Prep 45 mins
Cook 20 mins
We have family pizza night every Friday night, and made this one during the Lent Season. Delicious....even if you aren't searching for a meatless dish! I love the combination of mushroom and Fontina, but you can substitute mozzarella cheese if you like.
- 354.88 ml water (105 F to 115 F)
- 2 (14.17 g) package dry yeast
- 4.92 ml sugar
- 19.71 ml olive oil
- 2.46 ml salt
- 591.47 ml flour (approx)
- 354.88 ml white whole wheat flour
- olive oil, to coat the bowl
- 59.16 ml olive oil
- 78.07 ml carrot, minced
- 78.07 ml yellow onion, minced
- 113.39 g mushrooms, minced
- 2.46 ml kosher salt or 2.46 ml sea salt
- 1.23 ml fresh ground black pepper
- 14.79 ml garlic, minced
- 14.79 ml minced fresh thyme
- 56.69 g marsala wine (good quality)
- 177.44 ml marinara sauce
- 14.79 ml butter
- 59.16 ml chopped fresh parsley
- 354.88 ml Fontina cheese, shredded
- 118.29 ml parmesan cheese, shredded
- To make a pizza crust, coat a large bowl with teaspoon of olive oil and set aside.
- Stir first three ingredients together and let sit for 10 minutes, until nice and foamy.
- Place 1 1/2 cups of white flour and 1 1/2 cups of wheat flour in large bowl and mix in salt.
- Place one cup of regular white flour on work surface.
- Mix pour olive oil into yeast mixture and then pour yeast mixture into bowl with flour.
- Stir until as combined as possible.
- Turn out onto floured surface.
- With well floured hands, knead dough to work in the cup of flour on the board.
- Continue kneading until nice, smooth dough-ball is formed; approximately four minutes.
- Place in well oiled bowl, cover with plastic wrap, then kitchen towel and let sit for 30 minutes.
- Dough should double (at least).
- While the dough is rising, prepare the sauce.
- In a saute pan over medium-high heat bring olive oil to a light sizzle.
- Add the minced carrots and onions.
- Cook for 2 to 3 minutes stirring constantly.
- Add the minced mushrooms-stir well.
- Season with the salt and pepper.
- Cook until vegetables are tender-about 2 minutes.
- Add the garlic and thyme, toss well.
- Pour Marsala wine down sides of pan.
- Add the Marinara Sauce, stir well.
- Cook until sauce is heated through and the pizza dough is risen.
- Add the butter-stir quickly to incorporate.
- Use half the dough to form a large pizza crust (15 inch round), crimp the edges, brush edges with olive oil.
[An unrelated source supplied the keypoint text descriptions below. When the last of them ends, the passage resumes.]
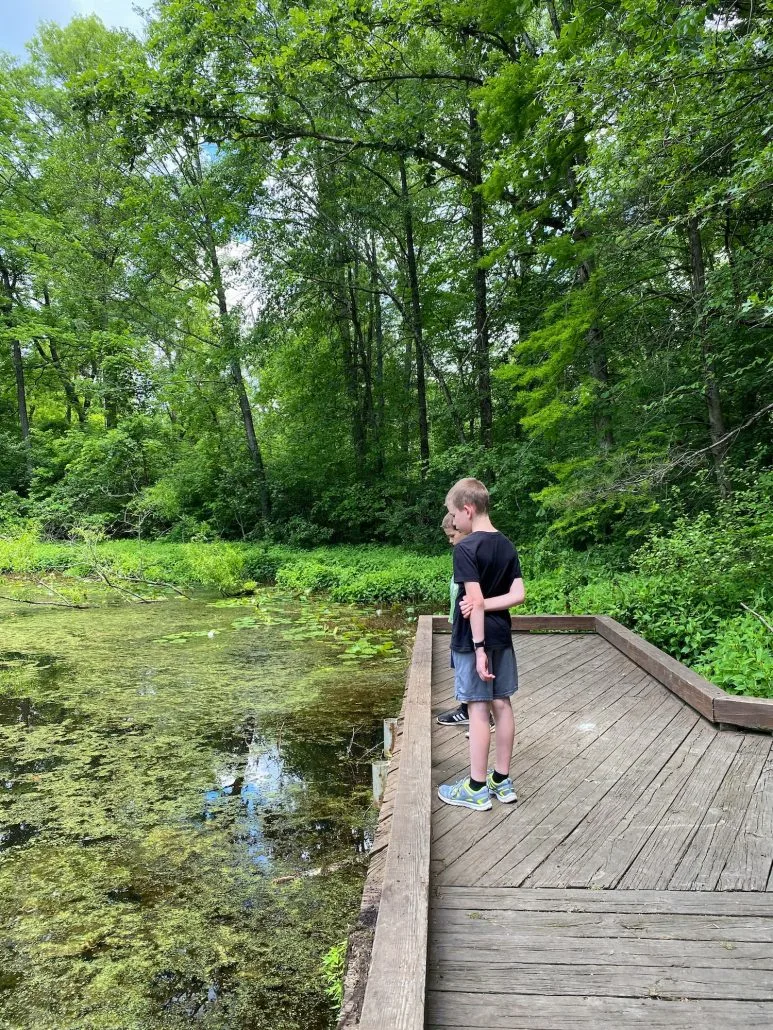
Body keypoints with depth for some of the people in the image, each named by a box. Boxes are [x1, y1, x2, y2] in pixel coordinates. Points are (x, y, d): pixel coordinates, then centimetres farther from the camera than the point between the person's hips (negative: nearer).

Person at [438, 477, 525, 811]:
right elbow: (518, 595, 1)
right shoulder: (507, 546, 5)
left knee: (478, 709, 0)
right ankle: (502, 781, 24)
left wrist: (479, 647, -20)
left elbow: (476, 602, -22)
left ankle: (477, 789, 12)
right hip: (501, 637, 7)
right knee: (501, 704, 12)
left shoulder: (466, 548, -17)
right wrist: (483, 603, -7)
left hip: (474, 639, -7)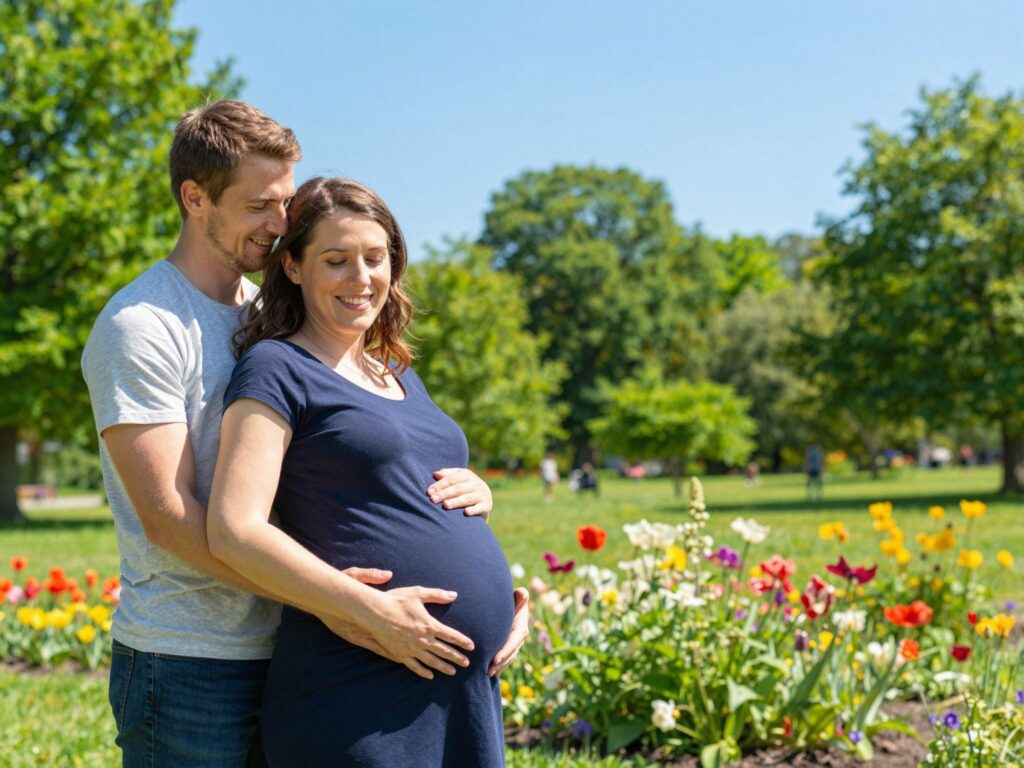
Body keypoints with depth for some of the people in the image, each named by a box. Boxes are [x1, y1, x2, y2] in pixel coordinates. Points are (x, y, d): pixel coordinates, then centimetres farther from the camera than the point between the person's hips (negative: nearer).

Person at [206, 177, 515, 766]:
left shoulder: (401, 375, 18)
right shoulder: (276, 370, -5)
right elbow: (234, 530, -16)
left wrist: (503, 600, 8)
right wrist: (374, 610, -20)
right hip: (357, 698, -7)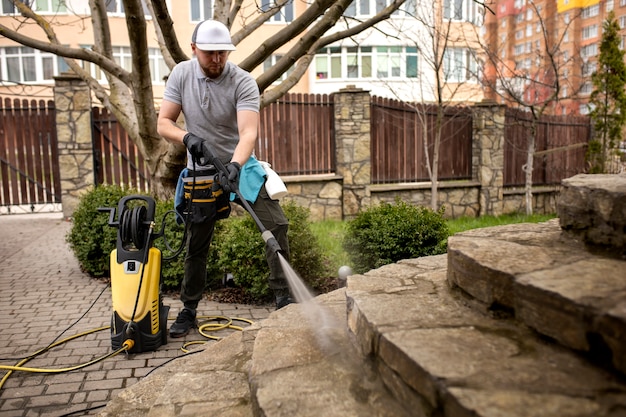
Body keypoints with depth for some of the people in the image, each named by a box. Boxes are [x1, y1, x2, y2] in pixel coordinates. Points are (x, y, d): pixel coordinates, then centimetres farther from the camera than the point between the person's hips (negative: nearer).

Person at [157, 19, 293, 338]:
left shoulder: (243, 82, -16)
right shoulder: (181, 75, -6)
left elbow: (249, 132, -28)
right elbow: (163, 123, -5)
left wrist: (235, 165, -46)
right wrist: (187, 137, -26)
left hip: (239, 164, -1)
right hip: (201, 170, 2)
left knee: (276, 224, -14)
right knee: (196, 244, 6)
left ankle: (284, 297, 0)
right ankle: (188, 311, 21)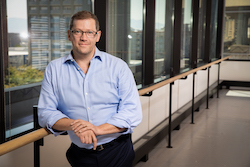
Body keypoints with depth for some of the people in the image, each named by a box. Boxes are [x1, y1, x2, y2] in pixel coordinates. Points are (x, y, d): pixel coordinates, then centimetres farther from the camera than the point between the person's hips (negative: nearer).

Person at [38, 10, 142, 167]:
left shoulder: (118, 66, -4)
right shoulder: (54, 69, 1)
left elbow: (133, 112, -10)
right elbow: (45, 112, -2)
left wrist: (98, 129, -24)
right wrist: (73, 125, -21)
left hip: (118, 152, -1)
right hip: (80, 154, 1)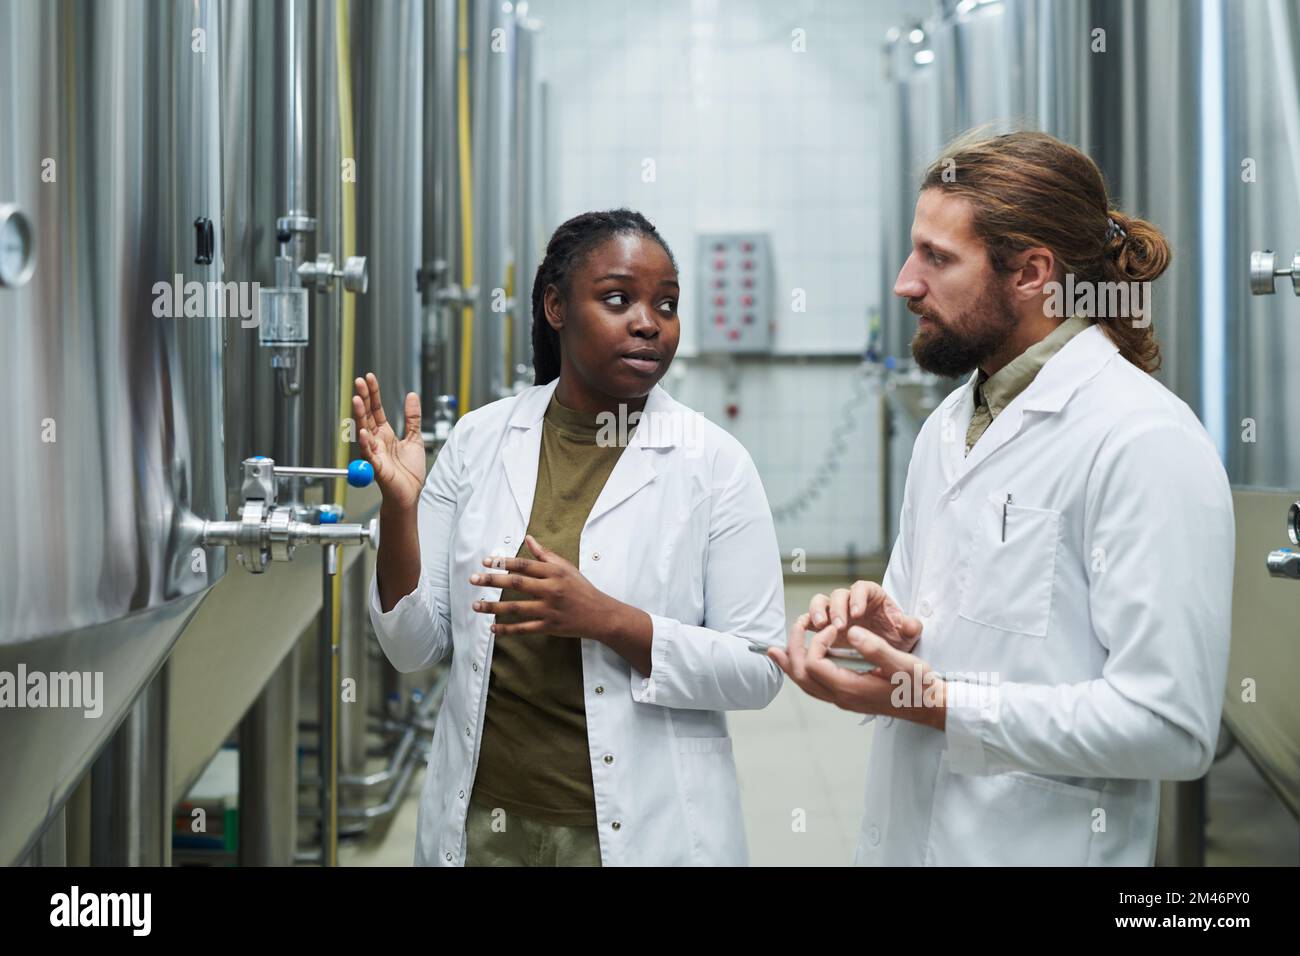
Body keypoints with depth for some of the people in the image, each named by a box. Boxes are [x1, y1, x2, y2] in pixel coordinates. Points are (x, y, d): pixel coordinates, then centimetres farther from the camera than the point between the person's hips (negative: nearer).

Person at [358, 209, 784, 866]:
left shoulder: (714, 463, -8)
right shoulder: (479, 439, -1)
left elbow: (759, 670, -10)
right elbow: (416, 648, 1)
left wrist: (607, 619, -22)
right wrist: (399, 507, -14)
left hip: (642, 830, -2)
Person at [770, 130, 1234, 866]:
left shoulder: (1145, 440, -17)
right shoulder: (949, 425, 10)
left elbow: (1172, 728, -22)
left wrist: (937, 700, -23)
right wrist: (887, 630, -3)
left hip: (1045, 844, -7)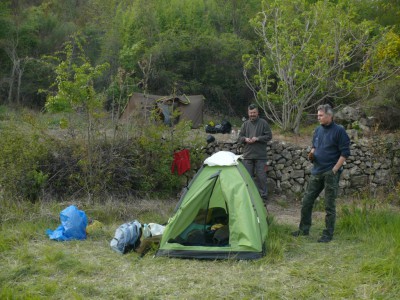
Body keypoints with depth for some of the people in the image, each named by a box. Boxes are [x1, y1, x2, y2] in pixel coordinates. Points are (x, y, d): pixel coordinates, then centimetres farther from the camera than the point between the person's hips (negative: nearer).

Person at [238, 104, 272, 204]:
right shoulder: (245, 124, 10)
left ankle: (263, 197, 7)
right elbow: (239, 138, 13)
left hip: (260, 156, -3)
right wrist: (245, 139, -9)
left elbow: (269, 136, -3)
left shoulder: (263, 123, 1)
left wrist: (257, 138, -14)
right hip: (247, 155, 3)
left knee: (261, 177, -2)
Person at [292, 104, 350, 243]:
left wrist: (334, 170, -14)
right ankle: (304, 229, 23)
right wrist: (312, 154, 0)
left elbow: (344, 153, -10)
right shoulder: (318, 130, 9)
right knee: (306, 201, 9)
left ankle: (328, 234, 12)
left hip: (330, 174, -7)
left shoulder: (339, 131, -10)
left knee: (329, 205, 1)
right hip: (316, 172, 7)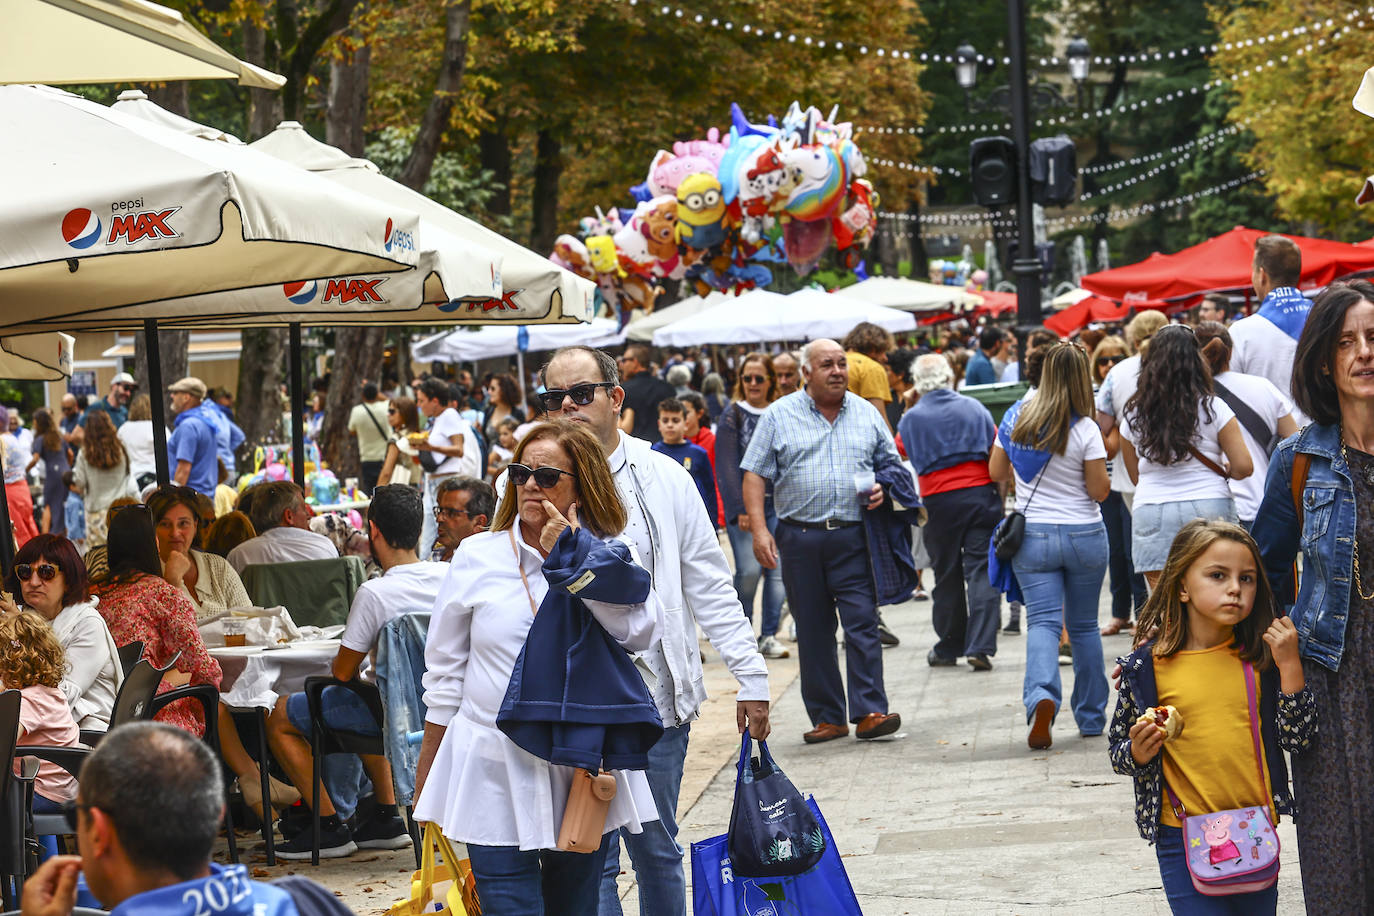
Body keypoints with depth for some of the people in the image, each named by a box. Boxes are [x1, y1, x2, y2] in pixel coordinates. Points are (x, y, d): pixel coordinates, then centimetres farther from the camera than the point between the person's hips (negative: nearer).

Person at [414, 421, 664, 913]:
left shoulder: (608, 558, 3)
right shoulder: (478, 557, 3)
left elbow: (641, 631, -18)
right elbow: (444, 670, 10)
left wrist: (573, 556, -17)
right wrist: (425, 777, 12)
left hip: (583, 777, 1)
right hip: (495, 777, -1)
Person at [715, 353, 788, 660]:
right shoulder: (733, 415, 1)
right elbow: (727, 466, -4)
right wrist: (740, 508, -12)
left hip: (778, 505, 3)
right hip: (743, 505, -3)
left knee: (777, 570, -3)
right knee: (749, 570, -12)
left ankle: (769, 636, 4)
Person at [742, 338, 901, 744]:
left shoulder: (866, 414, 10)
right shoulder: (779, 415, 4)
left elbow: (891, 464, 19)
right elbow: (754, 475, 2)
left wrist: (883, 488, -4)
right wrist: (759, 529, -8)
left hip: (853, 537, 0)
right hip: (800, 538, 0)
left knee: (862, 623, -9)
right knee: (813, 631, 5)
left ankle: (869, 712, -9)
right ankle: (827, 717, 12)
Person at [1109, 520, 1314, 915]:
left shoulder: (1260, 659, 1)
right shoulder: (1148, 667, -4)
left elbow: (1300, 742, -2)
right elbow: (1118, 752, 6)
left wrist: (1290, 666, -9)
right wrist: (1138, 754, -16)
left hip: (1256, 835, 3)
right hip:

Use the other half for another pizza.
- Place all of the sauce on the dough (less if you like, but I use it all).
- Sprinkle with chopped parsley and parmesan cheese.
- Top with shredded fontina cheese.
- Bake on pizza stone or ceramic tile at 425 F for approx 15-20 minutes.
We eat a lot of vegetarian pizzas, and this is one of the best, if not THE best, that I have had so far. Absolutely phenomenal flavor. We loved the sauce and the crust came out perfect. I would not have thought to put Fontina on a pizza. I'm so glad I tried it. What a great pairing. I will definitely be making this pizza again and consider it company-worthy. Thanks so much for sharing. Made for Spring Photo Tag 2013.